To make matters worse, the Society for Human Resource Management suggests that a “turnover tsunami” is expected in the US once the pandemic finally comes to an end. This may well be repeated in other geographies that possess communication infrastructure sufficient to support greater-than-before levels of remote working.
This situation will lead to a cycle that will escalate companies’ reliance upon technology, and make the need of deep understanding and experience from human staff even more apparent.
“In the long-run, we’re going to have to use more technology. It’ll be technology managing technology in a way we have not conceived of yet,” said Tuck Chapman.
Concentration Risk Management
The complexity of extended enterprises and companies that make use of Nearshore services demands that concentration risk is constantly considered and reviewed, the specialists say. The work from home environment, which according to KuppingerCole has resulted in a 54% increase in phishing campaigns, is one such reason for ongoing monitoring. Companies are starting to act on the situation, said Allan.
“A trend I’m seeing is the requirement to better understand risks deeper into the supply chain – to expose things like concentration risk, but also because there’s a growing mandate for companies to apply more governance to their value chain – be it for cyber-supply chain risk management, or in response to more stringent ESG regulations,” she said. “As a consequence, companies will need to better map and manage their fourth, fifth and Nth parties. This is not always easy, but some things that companies may want to start considering is contract language that requires third parties to state what sub-contractors and/or third parties they’re using for the client’s engagement, and ensure they’re mapped, assessed and monitored.”
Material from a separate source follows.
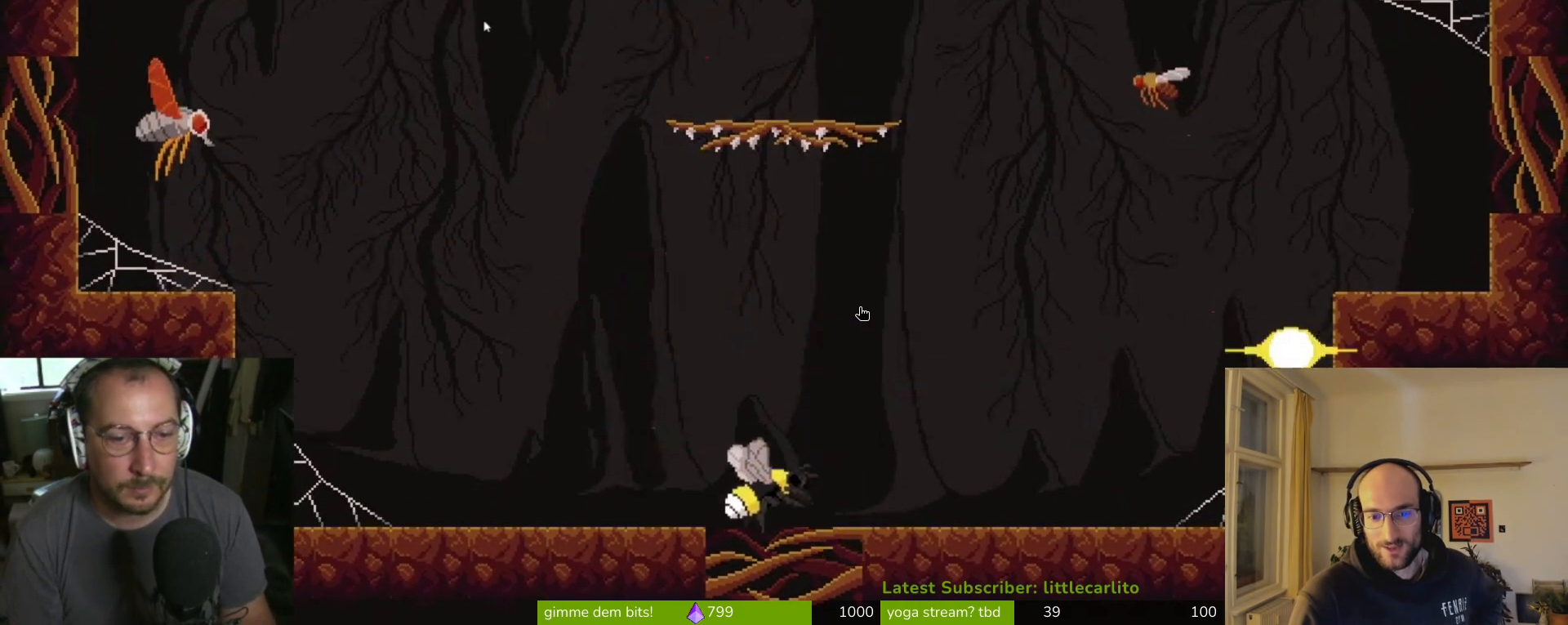
{"buttons": [], "left_stick": "right", "right_stick": "center", "events": [[133, "CROSS", "down"], [367, "CROSS", "up"]]}
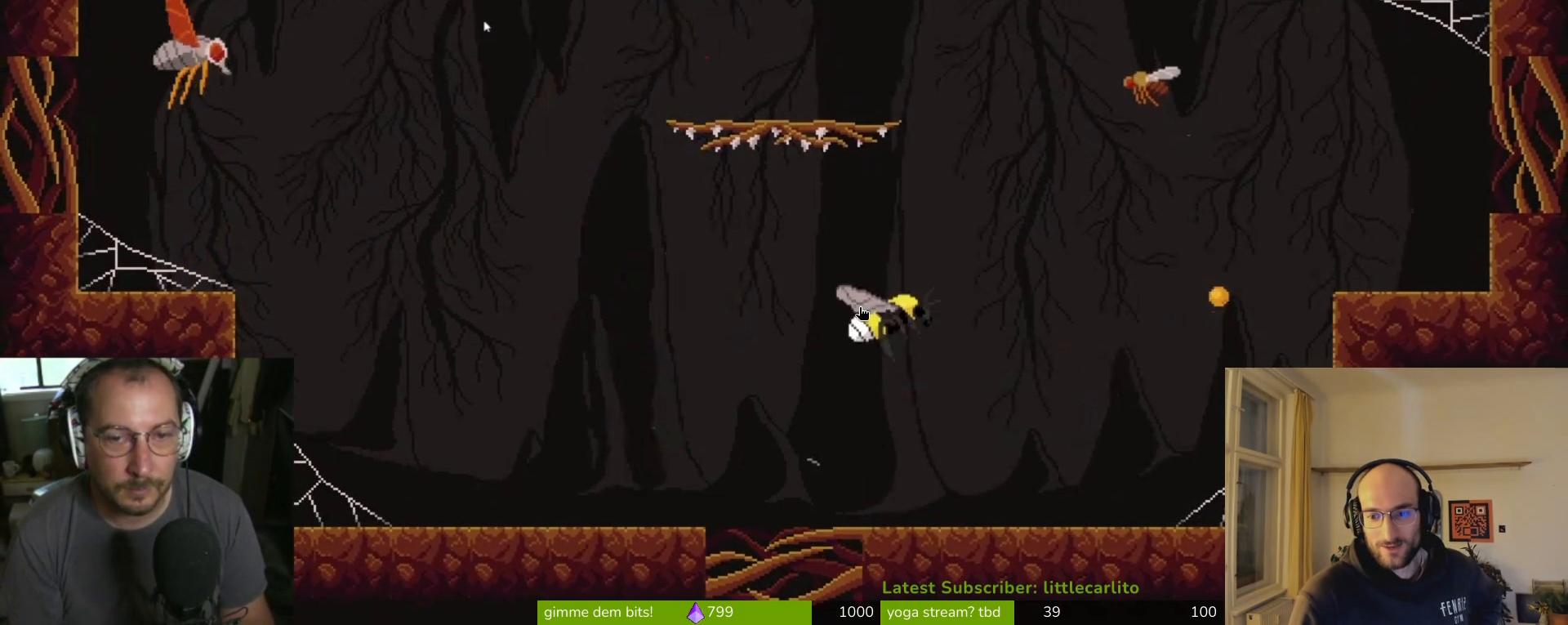
{"buttons": ["CROSS"], "left_stick": "up-right", "right_stick": "center", "events": [[133, "CROSS", "down"], [233, "left_stick", "up-right"]]}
“There’s a growing mandate for companies to apply more governance to their value chain” — Kimberley Allan
A recent EY study reported that 57% of companies are “facing increasing risk compliance” as a result of the pandemic. Expenditure will likely jump as companies search for a resolution to their exposure, which grows in step with their increased use of third-party technologies.
But Tuck Chapman warns that there is no silver bullet to concentration risk, especially not in the world companies will enter at the other end of the digital transformation.
“It really isn’t about resolving the problem, but understanding each unique situation to a level of certainty where the company can determine whether they’re OK with the risk or not, and if they aren’t, then the actions they can take to improve it,” she said.